Garcia: Não me surpreende, já havia sido prevenido de que havia uma tendência nessa direção. Só há dois tipos de relação sem conflito: as de subordinação e as que não existem. A Argentina é nosso principal parceiro e todo dia você noticia um conflito aqui e ali. Aí entra o papel do Itamaraty, que tem um trabalho cotidiano. Estivemos conversando com o [negociador brasileiro em Genebra] Roberto Azevedo, semanas antes, examinamos dificuldades que havia e estamos trabalhando isso. Mas é reflexão que não faremos sozinhos aqui [no Planalto].

Valor: Como estão as relações Brasil-EUA?

Garcia: Estão num bom caminho. Houve um período de certo azedume, por causa do Irã. Acho que tínhamos razão. Mas não acho que os EUA queiram fazer daquilo um ponto de agravamento das relações, pelo contrário, só temos tido manifestações positivas. Fomos beneficiados em ter Thomas Shannon como embaixador dos EUA aqui, não só pelas impecáveis qualidades profissionais dele, mas porque ele tem buscado dar consistência a essa proximidade.

Valor: E essas acusações feitas em Genebra não afetam essa consistência?

Garcia: Está lembrado da resposta do presidente Lula a umas declarações do [ex-representante comercial dos EUA, Robert] Zoellick, que íamos acabar vendendo geladeira no Polo Sul se não entrássemos na Alca? Disse que era coisa do sub do sub. Não vou responder a um sub do sub.

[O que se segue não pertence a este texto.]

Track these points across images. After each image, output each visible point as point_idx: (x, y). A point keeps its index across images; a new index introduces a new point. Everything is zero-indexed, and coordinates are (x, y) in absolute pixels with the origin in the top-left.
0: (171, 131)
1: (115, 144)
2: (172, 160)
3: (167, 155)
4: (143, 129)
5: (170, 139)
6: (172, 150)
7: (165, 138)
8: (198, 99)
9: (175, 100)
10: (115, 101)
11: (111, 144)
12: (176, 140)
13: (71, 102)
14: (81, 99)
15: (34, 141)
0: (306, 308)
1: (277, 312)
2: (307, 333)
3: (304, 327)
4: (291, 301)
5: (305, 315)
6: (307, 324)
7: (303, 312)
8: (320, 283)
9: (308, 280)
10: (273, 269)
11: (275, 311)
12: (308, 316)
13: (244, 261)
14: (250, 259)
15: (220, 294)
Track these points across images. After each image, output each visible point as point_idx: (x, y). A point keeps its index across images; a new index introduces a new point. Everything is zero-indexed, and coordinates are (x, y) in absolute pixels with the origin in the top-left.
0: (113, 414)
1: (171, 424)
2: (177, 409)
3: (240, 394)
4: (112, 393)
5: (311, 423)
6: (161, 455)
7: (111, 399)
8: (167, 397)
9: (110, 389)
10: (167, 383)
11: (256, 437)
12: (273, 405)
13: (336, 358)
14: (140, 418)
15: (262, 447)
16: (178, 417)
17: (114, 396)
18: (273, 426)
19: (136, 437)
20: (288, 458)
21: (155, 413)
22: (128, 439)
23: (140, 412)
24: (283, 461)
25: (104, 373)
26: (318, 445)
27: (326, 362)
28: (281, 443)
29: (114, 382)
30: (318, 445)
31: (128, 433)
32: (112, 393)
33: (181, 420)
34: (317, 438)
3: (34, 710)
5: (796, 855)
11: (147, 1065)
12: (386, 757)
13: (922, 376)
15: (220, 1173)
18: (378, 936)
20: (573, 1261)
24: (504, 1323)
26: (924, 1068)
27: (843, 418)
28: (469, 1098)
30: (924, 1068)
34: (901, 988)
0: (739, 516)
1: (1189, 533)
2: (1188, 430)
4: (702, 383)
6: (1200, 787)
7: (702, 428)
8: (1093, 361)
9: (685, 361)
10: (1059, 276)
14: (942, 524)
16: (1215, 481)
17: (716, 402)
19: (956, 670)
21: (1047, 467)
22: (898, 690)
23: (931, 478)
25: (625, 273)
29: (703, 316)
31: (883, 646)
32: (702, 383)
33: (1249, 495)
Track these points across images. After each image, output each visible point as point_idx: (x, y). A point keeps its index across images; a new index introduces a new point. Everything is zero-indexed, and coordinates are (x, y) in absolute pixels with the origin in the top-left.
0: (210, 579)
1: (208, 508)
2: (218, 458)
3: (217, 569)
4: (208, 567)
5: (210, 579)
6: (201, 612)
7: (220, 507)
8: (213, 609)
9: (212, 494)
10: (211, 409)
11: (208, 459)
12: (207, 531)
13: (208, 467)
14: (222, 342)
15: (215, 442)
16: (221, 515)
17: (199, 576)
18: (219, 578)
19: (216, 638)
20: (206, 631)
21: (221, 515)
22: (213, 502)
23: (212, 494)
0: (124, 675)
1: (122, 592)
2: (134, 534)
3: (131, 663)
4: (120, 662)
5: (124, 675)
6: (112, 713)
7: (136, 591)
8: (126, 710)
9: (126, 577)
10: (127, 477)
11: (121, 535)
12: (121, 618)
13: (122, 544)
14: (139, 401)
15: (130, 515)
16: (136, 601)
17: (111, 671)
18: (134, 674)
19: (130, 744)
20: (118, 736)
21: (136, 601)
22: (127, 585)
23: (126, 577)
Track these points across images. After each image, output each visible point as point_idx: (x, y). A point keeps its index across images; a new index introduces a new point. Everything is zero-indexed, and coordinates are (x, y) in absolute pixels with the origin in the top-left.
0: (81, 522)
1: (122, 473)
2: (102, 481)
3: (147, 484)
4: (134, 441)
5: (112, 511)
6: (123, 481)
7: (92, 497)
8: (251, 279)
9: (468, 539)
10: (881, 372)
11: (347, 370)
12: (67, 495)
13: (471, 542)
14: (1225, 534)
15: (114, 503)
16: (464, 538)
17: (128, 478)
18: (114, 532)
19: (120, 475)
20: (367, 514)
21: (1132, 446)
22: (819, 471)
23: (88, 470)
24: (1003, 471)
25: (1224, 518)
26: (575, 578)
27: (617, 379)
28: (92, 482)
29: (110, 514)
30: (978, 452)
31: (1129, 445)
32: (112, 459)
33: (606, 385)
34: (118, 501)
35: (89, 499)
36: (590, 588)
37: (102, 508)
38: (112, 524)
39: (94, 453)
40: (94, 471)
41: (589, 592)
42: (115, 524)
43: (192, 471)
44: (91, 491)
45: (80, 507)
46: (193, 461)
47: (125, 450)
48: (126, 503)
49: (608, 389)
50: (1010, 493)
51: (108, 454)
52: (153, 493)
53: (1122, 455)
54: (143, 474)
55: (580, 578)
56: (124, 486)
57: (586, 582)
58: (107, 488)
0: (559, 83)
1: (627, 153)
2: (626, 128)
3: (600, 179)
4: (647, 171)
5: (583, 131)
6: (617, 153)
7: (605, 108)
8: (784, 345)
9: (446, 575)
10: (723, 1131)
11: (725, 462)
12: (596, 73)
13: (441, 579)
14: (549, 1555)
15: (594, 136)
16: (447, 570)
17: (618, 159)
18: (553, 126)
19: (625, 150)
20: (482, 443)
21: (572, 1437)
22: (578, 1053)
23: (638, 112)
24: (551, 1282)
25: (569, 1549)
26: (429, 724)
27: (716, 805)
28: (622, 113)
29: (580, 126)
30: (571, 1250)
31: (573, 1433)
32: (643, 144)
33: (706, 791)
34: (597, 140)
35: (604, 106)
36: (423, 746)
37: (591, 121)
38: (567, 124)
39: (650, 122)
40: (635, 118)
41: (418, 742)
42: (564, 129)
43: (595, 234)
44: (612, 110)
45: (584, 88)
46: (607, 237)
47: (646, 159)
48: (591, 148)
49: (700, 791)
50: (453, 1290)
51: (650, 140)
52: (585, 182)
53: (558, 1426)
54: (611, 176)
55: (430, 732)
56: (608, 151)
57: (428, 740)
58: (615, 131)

Valor: Não preocupam os acontecimentos políticos na Venezuela?

Garcia: Temos convicção de que a Venezuela, participando do sistema de países sul-americanos, regido inclusive por algumas cláusulas, a Venezuela vai se ater a isso [o respeito à democracia]. Muitas das observações são tentativa de empurrar a Venezuela numa determinada direção, dizer "olha, é um regime totalitário", e como já vi dizerem aqui que o presidente Lula ia para o caminho do totalitarismo... A oposição teve bom desempenho nas eleições, tem participação relevante no Congresso, há jornais extremamente críticos ao governo...

Valor: Mas houve propostas de endurecer o controle sobre a sociedade...

Garcia: Ele mesmo recuou dessas propostas, e até com bons argumentos. Evidentemente eu, como professor universitário não poderia ver com nenhuma simpatia qualquer tentativa de imiscuir-se na autonomia da universidade, inclusive no que diz respeito à produção de conhecimento e ele voltou atrás. Tenho de felicitar as coisas que vão na boa direção, não ficar simplesmente na suspicácia.